(Stored data entries)

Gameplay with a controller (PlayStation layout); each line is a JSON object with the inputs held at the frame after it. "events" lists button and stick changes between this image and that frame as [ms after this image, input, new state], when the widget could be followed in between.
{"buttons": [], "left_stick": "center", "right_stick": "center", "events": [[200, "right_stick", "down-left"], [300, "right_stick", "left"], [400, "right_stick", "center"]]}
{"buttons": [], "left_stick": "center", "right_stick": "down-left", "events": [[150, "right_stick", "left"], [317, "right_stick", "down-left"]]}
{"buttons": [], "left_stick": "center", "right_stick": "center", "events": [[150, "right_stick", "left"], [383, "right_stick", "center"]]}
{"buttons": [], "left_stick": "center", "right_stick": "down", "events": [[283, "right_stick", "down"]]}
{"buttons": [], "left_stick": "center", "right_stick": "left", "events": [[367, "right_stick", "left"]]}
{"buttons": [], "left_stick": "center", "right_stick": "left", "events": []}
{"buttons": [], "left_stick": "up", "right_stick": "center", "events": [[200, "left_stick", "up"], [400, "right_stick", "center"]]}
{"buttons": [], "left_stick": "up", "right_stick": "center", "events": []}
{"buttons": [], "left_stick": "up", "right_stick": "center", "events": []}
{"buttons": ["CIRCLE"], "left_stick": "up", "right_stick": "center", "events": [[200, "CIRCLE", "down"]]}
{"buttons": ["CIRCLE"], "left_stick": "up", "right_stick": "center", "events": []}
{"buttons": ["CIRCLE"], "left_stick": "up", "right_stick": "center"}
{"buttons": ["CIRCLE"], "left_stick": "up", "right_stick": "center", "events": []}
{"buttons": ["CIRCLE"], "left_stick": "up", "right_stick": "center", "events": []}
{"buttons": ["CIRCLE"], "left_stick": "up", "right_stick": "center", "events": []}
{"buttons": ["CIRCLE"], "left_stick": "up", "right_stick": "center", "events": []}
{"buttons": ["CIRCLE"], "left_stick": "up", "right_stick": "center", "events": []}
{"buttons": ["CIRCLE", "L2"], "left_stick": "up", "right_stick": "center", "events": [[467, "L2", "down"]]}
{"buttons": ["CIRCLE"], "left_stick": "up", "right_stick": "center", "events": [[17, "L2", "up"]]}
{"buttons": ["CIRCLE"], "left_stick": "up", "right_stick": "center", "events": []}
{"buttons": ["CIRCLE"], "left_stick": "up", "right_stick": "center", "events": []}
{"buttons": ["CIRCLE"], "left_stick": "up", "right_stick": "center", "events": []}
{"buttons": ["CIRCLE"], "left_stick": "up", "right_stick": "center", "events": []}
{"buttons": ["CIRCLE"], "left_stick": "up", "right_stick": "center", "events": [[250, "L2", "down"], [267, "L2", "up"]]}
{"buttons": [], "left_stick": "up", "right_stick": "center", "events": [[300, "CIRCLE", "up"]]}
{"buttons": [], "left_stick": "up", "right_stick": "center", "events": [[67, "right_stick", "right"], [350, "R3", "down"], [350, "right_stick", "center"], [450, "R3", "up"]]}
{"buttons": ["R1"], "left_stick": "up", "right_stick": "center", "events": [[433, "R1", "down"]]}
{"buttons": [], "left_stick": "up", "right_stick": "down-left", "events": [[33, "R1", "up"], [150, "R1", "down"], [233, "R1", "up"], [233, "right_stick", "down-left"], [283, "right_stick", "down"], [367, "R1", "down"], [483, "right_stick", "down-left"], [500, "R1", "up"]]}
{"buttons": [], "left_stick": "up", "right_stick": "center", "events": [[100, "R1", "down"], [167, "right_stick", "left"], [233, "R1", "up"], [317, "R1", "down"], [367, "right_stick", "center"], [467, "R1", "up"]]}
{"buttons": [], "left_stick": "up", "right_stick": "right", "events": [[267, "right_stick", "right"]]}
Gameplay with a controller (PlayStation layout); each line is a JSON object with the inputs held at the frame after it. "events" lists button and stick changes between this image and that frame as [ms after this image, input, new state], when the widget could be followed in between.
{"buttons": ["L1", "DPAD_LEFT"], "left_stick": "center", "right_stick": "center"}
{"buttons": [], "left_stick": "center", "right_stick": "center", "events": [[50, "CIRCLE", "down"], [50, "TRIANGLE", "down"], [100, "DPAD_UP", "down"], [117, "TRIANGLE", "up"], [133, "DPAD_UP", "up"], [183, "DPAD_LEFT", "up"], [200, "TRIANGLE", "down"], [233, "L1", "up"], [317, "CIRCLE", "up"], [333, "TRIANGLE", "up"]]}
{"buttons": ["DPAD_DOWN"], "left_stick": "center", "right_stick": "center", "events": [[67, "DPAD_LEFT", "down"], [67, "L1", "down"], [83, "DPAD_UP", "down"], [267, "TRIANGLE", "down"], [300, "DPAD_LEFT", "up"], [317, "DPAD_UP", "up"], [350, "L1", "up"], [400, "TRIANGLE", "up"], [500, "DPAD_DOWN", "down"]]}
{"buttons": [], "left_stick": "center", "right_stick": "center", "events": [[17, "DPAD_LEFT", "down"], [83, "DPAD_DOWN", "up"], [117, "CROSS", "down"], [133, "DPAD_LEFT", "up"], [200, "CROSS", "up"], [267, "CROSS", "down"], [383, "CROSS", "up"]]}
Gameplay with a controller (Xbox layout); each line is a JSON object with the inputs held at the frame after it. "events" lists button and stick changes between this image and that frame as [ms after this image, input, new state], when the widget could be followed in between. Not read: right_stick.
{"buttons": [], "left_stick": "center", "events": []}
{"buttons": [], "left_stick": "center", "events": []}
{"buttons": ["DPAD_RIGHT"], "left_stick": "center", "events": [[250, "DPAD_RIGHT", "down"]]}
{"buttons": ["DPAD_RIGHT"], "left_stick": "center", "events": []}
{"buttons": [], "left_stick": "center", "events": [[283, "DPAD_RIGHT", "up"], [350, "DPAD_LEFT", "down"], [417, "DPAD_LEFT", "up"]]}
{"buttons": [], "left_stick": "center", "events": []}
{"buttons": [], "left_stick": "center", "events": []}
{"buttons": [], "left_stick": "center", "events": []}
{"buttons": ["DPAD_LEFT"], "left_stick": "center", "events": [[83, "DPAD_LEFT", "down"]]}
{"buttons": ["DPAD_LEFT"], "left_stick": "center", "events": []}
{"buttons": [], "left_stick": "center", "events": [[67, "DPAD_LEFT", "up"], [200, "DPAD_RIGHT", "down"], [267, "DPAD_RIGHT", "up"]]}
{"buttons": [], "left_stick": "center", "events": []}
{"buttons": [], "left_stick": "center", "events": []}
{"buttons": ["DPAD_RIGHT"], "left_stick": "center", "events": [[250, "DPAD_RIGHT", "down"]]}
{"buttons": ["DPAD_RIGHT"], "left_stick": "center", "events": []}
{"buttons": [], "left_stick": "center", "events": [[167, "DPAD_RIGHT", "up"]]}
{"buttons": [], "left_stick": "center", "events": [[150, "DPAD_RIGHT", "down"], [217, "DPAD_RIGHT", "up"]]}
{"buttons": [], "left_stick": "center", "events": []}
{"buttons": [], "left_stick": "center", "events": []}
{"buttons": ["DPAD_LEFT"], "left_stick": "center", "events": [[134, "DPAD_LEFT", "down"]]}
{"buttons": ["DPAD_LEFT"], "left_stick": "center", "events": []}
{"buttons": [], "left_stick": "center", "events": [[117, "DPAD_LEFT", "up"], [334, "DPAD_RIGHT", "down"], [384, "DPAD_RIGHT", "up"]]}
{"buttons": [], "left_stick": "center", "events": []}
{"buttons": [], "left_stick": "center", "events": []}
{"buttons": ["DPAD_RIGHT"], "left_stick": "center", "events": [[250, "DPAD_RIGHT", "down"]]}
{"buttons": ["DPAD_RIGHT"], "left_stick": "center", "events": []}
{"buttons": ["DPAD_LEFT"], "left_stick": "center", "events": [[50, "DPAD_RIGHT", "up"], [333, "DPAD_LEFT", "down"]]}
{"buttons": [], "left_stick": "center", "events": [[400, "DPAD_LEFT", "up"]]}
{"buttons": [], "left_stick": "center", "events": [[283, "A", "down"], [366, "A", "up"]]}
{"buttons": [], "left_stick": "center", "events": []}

* _What you are asked to do_:
Report each line of the data in which "TRIANGLE" occurs.

* _Written reply_:
{"buttons": [], "left_stick": "center", "right_stick": "center", "events": [[50, "CIRCLE", "down"], [50, "TRIANGLE", "down"], [100, "DPAD_UP", "down"], [117, "TRIANGLE", "up"], [133, "DPAD_UP", "up"], [183, "DPAD_LEFT", "up"], [200, "TRIANGLE", "down"], [233, "L1", "up"], [317, "CIRCLE", "up"], [333, "TRIANGLE", "up"]]}
{"buttons": ["DPAD_DOWN"], "left_stick": "center", "right_stick": "center", "events": [[67, "DPAD_LEFT", "down"], [67, "L1", "down"], [83, "DPAD_UP", "down"], [267, "TRIANGLE", "down"], [300, "DPAD_LEFT", "up"], [317, "DPAD_UP", "up"], [350, "L1", "up"], [400, "TRIANGLE", "up"], [500, "DPAD_DOWN", "down"]]}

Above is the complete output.